_Requirement_: Could you return every line of the material that contains the word "console"?

─── The data ───

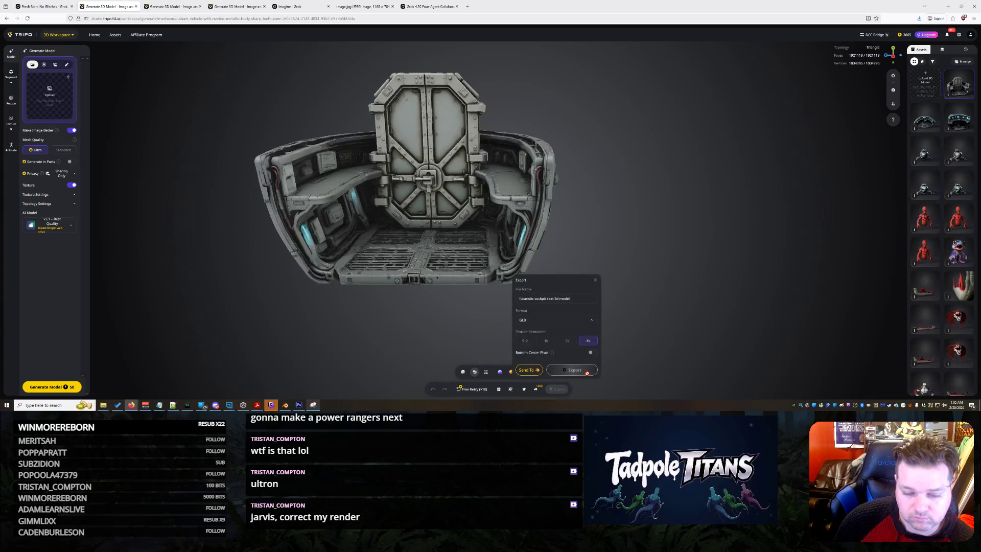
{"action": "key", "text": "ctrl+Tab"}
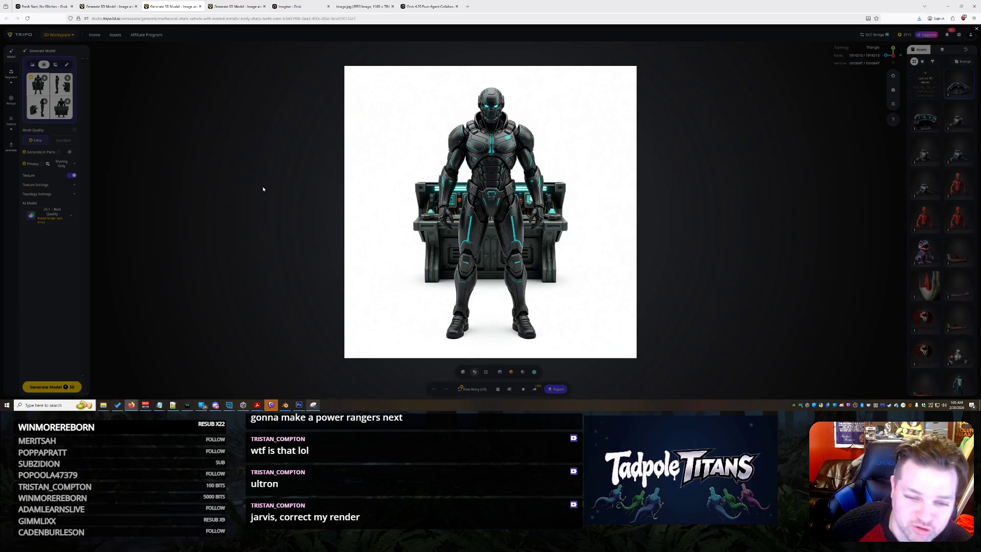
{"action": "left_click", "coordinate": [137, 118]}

───
─── The data ───

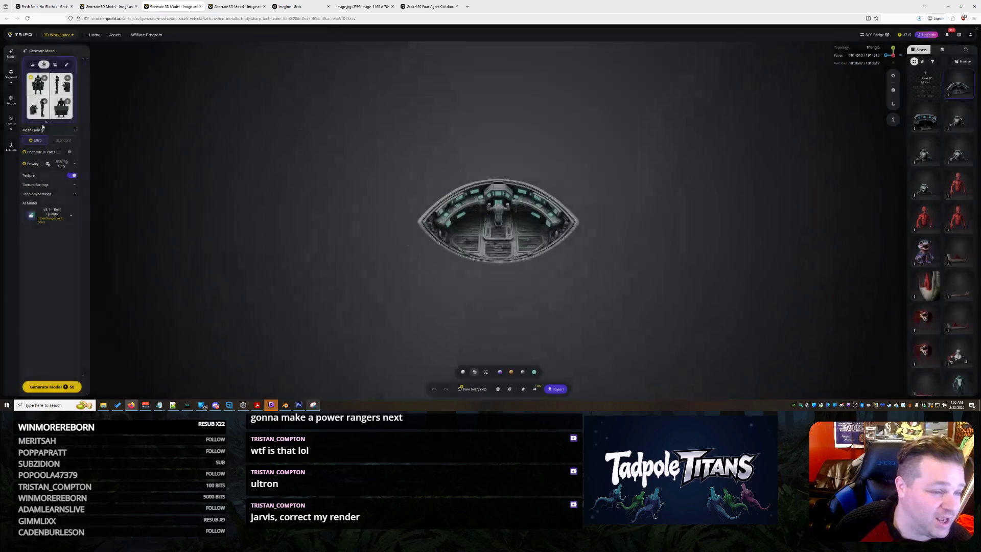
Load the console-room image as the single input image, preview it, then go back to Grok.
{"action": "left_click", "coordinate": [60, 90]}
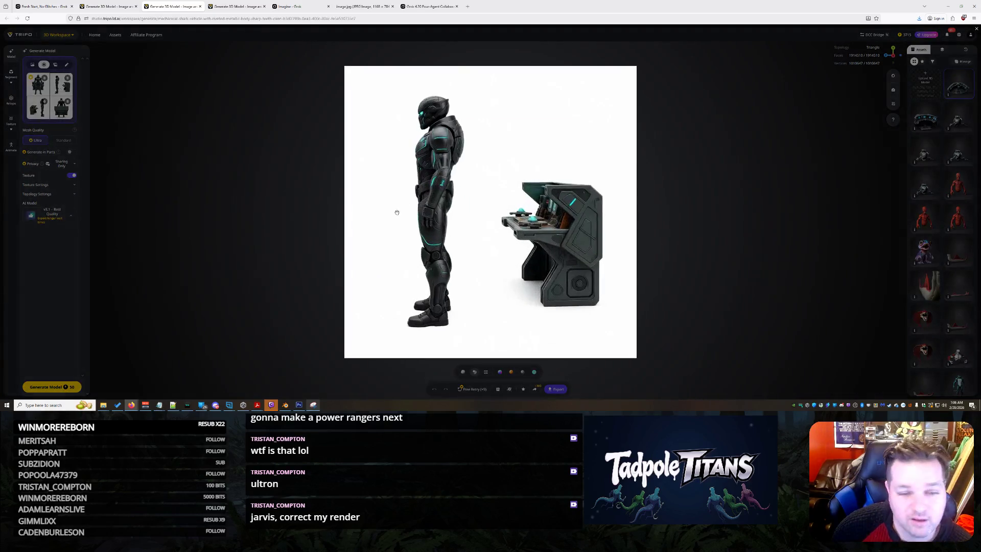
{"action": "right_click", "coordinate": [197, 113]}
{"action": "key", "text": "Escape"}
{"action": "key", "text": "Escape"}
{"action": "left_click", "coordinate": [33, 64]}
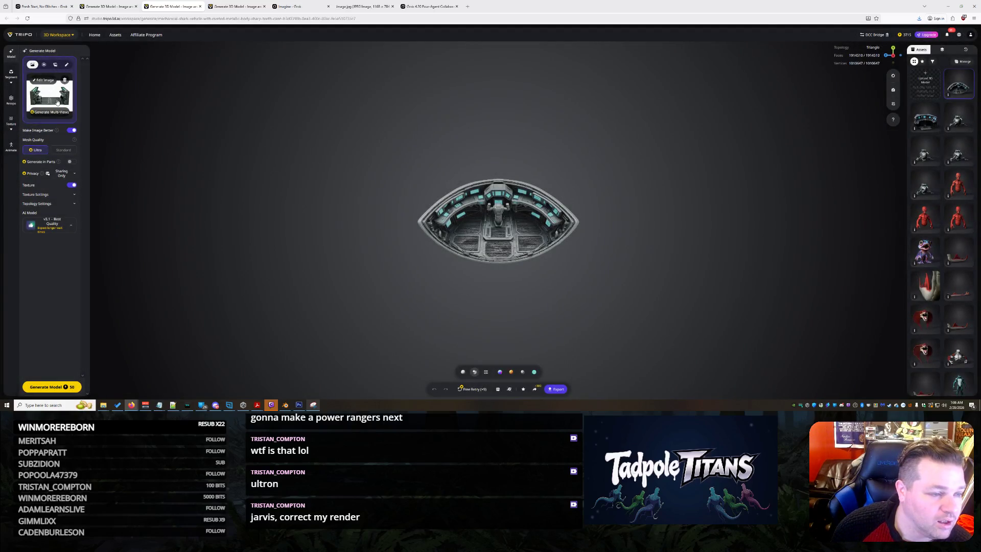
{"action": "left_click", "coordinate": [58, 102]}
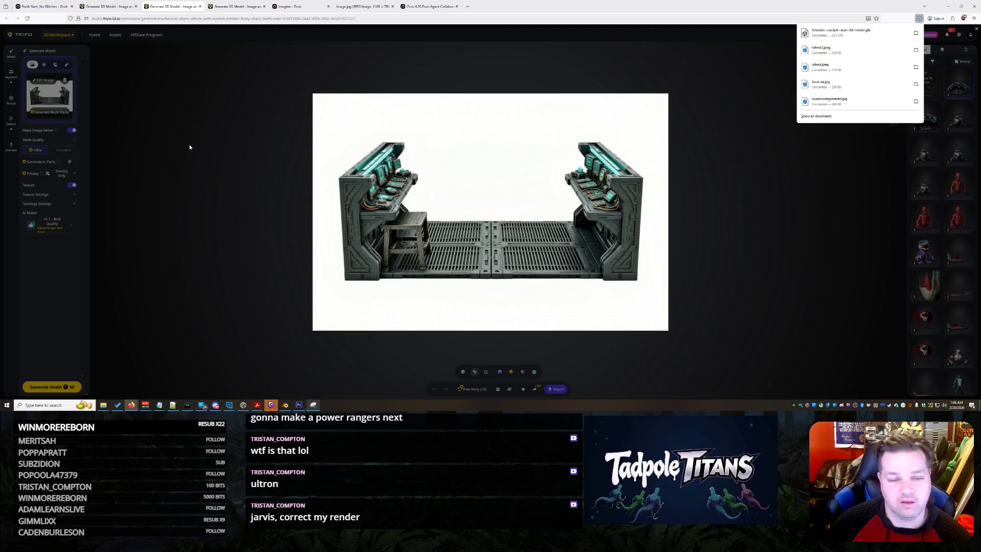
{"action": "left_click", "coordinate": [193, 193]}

───
─── The data ───

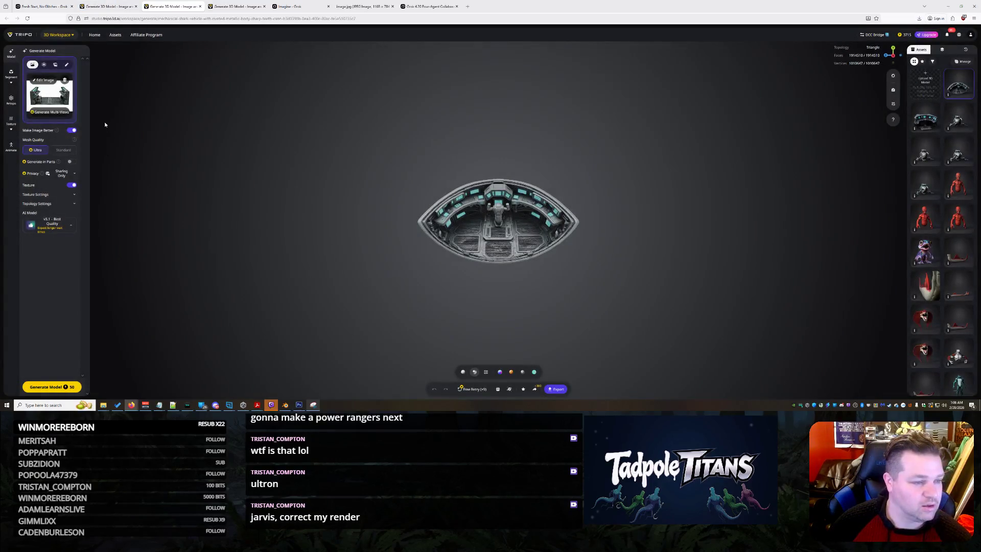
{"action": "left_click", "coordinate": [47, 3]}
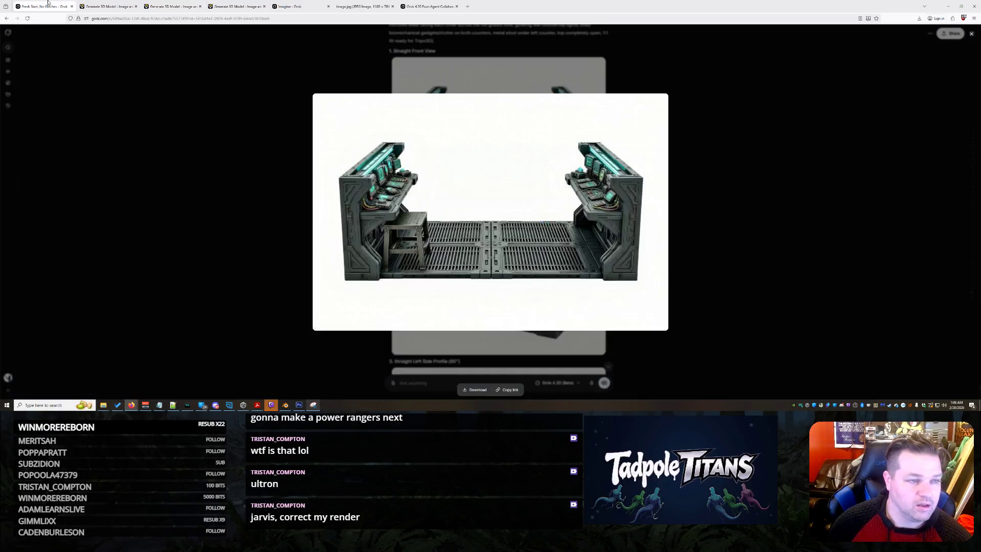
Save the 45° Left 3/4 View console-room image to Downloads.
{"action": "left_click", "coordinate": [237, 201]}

───

_Response area_:
Load the console-room image as the single input image, preview it, then go back to Grok.
Save the 45° Left 3/4 View console-room image to Downloads.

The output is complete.